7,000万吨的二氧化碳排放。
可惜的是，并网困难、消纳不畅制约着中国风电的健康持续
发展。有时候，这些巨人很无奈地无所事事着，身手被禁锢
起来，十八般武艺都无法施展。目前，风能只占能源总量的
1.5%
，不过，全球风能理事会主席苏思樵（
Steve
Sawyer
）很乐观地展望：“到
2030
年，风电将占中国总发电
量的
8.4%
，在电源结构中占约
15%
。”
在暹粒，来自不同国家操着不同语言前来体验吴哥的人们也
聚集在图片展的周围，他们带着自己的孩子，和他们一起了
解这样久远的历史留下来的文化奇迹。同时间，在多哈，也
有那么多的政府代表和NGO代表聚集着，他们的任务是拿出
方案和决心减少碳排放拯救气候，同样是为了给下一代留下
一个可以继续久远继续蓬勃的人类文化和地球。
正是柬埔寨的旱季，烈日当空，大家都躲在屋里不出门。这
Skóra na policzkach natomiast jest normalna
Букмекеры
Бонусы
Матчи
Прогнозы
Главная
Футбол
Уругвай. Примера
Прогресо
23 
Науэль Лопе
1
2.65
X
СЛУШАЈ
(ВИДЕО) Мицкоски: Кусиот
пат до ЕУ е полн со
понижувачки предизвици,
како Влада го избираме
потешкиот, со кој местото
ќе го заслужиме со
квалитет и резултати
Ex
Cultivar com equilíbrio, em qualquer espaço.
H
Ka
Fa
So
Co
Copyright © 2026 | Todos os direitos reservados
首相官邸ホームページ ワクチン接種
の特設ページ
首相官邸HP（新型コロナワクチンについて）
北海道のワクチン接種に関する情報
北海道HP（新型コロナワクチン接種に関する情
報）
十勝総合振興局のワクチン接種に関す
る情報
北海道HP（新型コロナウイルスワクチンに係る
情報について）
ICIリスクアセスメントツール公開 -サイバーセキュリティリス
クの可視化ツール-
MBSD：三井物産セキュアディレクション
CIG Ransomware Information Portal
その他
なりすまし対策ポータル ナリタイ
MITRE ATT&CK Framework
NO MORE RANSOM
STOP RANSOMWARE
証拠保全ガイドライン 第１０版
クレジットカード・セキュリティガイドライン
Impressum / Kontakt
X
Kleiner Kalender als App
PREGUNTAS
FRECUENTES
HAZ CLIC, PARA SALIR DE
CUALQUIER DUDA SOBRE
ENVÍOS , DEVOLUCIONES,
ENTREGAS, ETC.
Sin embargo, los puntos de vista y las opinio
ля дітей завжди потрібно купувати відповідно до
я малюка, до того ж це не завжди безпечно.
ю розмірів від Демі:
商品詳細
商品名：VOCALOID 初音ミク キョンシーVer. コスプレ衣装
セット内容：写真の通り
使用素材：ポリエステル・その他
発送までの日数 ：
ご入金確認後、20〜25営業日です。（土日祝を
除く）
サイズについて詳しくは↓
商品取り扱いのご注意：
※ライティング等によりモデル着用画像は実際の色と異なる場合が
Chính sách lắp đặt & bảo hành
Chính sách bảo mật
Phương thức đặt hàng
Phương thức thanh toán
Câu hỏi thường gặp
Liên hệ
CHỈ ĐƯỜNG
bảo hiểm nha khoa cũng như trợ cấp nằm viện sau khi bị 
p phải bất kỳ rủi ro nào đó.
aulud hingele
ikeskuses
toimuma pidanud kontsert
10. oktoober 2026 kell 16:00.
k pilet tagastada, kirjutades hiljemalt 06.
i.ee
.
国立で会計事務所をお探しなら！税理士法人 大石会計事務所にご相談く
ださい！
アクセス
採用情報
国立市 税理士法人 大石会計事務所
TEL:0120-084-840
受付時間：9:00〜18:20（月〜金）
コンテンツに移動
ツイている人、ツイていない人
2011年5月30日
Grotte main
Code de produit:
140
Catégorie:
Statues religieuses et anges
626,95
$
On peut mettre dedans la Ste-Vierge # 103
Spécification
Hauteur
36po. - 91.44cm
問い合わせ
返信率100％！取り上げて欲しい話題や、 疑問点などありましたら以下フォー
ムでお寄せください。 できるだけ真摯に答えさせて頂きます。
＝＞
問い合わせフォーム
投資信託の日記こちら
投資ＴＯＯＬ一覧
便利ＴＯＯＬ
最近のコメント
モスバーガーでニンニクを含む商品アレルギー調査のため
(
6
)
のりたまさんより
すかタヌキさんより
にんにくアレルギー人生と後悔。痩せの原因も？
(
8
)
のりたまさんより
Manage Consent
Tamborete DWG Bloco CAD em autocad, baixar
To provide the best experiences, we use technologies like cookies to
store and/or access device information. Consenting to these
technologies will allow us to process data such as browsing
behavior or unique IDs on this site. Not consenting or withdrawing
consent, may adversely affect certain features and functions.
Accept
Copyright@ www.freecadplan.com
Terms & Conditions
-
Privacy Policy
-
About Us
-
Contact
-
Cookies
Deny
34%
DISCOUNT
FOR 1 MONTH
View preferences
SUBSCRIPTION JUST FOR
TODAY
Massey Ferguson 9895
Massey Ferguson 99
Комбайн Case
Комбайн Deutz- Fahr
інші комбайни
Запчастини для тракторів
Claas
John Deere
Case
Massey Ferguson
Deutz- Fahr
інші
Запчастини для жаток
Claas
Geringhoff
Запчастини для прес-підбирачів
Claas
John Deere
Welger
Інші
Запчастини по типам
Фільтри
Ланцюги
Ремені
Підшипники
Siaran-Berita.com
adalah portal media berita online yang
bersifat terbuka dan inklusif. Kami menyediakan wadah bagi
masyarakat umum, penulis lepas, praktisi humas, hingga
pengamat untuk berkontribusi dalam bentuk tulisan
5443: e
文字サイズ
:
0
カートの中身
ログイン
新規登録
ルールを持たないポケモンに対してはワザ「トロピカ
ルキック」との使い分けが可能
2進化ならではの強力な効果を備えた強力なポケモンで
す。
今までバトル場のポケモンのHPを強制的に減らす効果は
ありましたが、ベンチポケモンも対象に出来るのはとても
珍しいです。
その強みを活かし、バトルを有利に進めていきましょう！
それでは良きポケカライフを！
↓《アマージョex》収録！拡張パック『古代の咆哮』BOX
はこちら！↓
■ ■ ■ ■ ■
Transcribe the text of every item above word for word, keeping each line and its line breaks unchanged.

### Problem solution
7,000万吨的二氧化碳排放。
可惜的是，并网困难、消纳不畅制约着中国风电的健康持续
发展。有时候，这些巨人很无奈地无所事事着，身手被禁锢
起来，十八般武艺都无法施展。目前，风能只占能源总量的
1.5%
，不过，全球风能理事会主席苏思樵（
Steve
Sawyer
）很乐观地展望：“到
2030
年，风电将占中国总发电
量的
8.4%
，在电源结构中占约
15%
。”
在暹粒，来自不同国家操着不同语言前来体验吴哥的人们也
聚集在图片展的周围，他们带着自己的孩子，和他们一起了
解这样久远的历史留下来的文化奇迹。同时间，在多哈，也
有那么多的政府代表和NGO代表聚集着，他们的任务是拿出
方案和决心减少碳排放拯救气候，同样是为了给下一代留下
一个可以继续久远继续蓬勃的人类文化和地球。
正是柬埔寨的旱季，烈日当空，大家都躲在屋里不出门。这
Skóra na policzkach natomiast jest normalna
Букмекеры
Бонусы
Матчи
Прогнозы
Главная
Футбол
Уругвай. Примера
Прогресо
23 
Науэль Лопе
1
2.65
X
СЛУШАЈ
(ВИДЕО) Мицкоски: Кусиот
пат до ЕУ е полн со
понижувачки предизвици,
како Влада го избираме
потешкиот, со кој местото
ќе го заслужиме со
квалитет и резултати
Ex
Cultivar com equilíbrio, em qualquer espaço.
H
Ka
Fa
So
Co
Copyright © 2026 | Todos os direitos reservados
首相官邸ホームページ ワクチン接種
の特設ページ
首相官邸HP（新型コロナワクチンについて）
北海道のワクチン接種に関する情報
北海道HP（新型コロナワクチン接種に関する情
報）
十勝総合振興局のワクチン接種に関す
る情報
北海道HP（新型コロナウイルスワクチンに係る
情報について）
ICIリスクアセスメントツール公開 -サイバーセキュリティリス
クの可視化ツール-
MBSD：三井物産セキュアディレクション
CIG Ransomware Information Portal
その他
なりすまし対策ポータル ナリタイ
MITRE ATT&CK Framework
NO MORE RANSOM
STOP RANSOMWARE
証拠保全ガイドライン 第１０版
クレジットカード・セキュリティガイドライン
Impressum / Kontakt
X
Kleiner Kalender als App
PREGUNTAS
FRECUENTES
HAZ CLIC, PARA SALIR DE
CUALQUIER DUDA SOBRE
ENVÍOS , DEVOLUCIONES,
ENTREGAS, ETC.
Sin embargo, los puntos de vista y las opinio
ля дітей завжди потрібно купувати відповідно до
я малюка, до того ж це не завжди безпечно.
ю розмірів від Демі:
商品詳細
商品名：VOCALOID 初音ミク キョンシーVer. コスプレ衣装
セット内容：写真の通り
使用素材：ポリエステル・その他
発送までの日数 ：
ご入金確認後、20〜25営業日です。（土日祝を
除く）
サイズについて詳しくは↓
商品取り扱いのご注意：
※ライティング等によりモデル着用画像は実際の色と異なる場合が
Chính sách lắp đặt & bảo hành
Chính sách bảo mật
Phương thức đặt hàng
Phương thức thanh toán
Câu hỏi thường gặp
Liên hệ
CHỈ ĐƯỜNG
bảo hiểm nha khoa cũng như trợ cấp nằm viện sau khi bị 
p phải bất kỳ rủi ro nào đó.
aulud hingele
ikeskuses
toimuma pidanud kontsert
10. oktoober 2026 kell 16:00.
k pilet tagastada, kirjutades hiljemalt 06.
i.ee
.
国立で会計事務所をお探しなら！税理士法人 大石会計事務所にご相談く
ださい！
アクセス
採用情報
国立市 税理士法人 大石会計事務所
TEL:0120-084-840
受付時間：9:00〜18:20（月〜金）
コンテンツに移動
ツイている人、ツイていない人
2011年5月30日
Grotte main
Code de produit:
140
Catégorie:
Statues religieuses et anges
626,95
$
On peut mettre dedans la Ste-Vierge # 103
Spécification
Hauteur
36po. - 91.44cm
問い合わせ
返信率100％！取り上げて欲しい話題や、 疑問点などありましたら以下フォー
ムでお寄せください。 できるだけ真摯に答えさせて頂きます。
＝＞
問い合わせフォーム
投資信託の日記こちら
投資ＴＯＯＬ一覧
便利ＴＯＯＬ
最近のコメント
モスバーガーでニンニクを含む商品アレルギー調査のため
(
6
)
のりたまさんより
すかタヌキさんより
にんにくアレルギー人生と後悔。痩せの原因も？
(
8
)
のりたまさんより
Manage Consent
Tamborete DWG Bloco CAD em autocad, baixar
To provide the best experiences, we use technologies like cookies to
store and/or access device information. Consenting to these
technologies will allow us to process data such as browsing
behavior or unique IDs on this site. Not consenting or withdrawing
consent, may adversely affect certain features and functions.
Accept
Copyright@ www.freecadplan.com
Terms & Conditions
-
Privacy Policy
-
About Us
-
Contact
-
Cookies
Deny
34%
DISCOUNT
FOR 1 MONTH
View preferences
SUBSCRIPTION JUST FOR
TODAY
Massey Ferguson 9895
Massey Ferguson 99
Комбайн Case
Комбайн Deutz- Fahr
інші комбайни
Запчастини для тракторів
Claas
John Deere
Case
Massey Ferguson
Deutz- Fahr
інші
Запчастини для жаток
Claas
Geringhoff
Запчастини для прес-підбирачів
Claas
John Deere
Welger
Інші
Запчастини по типам
Фільтри
Ланцюги
Ремені
Підшипники
Siaran-Berita.com
adalah portal media berita online yang
bersifat terbuka dan inklusif. Kami menyediakan wadah bagi
masyarakat umum, penulis lepas, praktisi humas, hingga
pengamat untuk berkontribusi dalam bentuk tulisan
5443: e
文字サイズ
:
0
カートの中身
ログイン
新規登録
ルールを持たないポケモンに対してはワザ「トロピカ
ルキック」との使い分けが可能
2進化ならではの強力な効果を備えた強力なポケモンで
す。
今までバトル場のポケモンのHPを強制的に減らす効果は
ありましたが、ベンチポケモンも対象に出来るのはとても
珍しいです。
その強みを活かし、バトルを有利に進めていきましょう！
それでは良きポケカライフを！
↓《アマージョex》収録！拡張パック『古代の咆哮』BOX
はこちら！↓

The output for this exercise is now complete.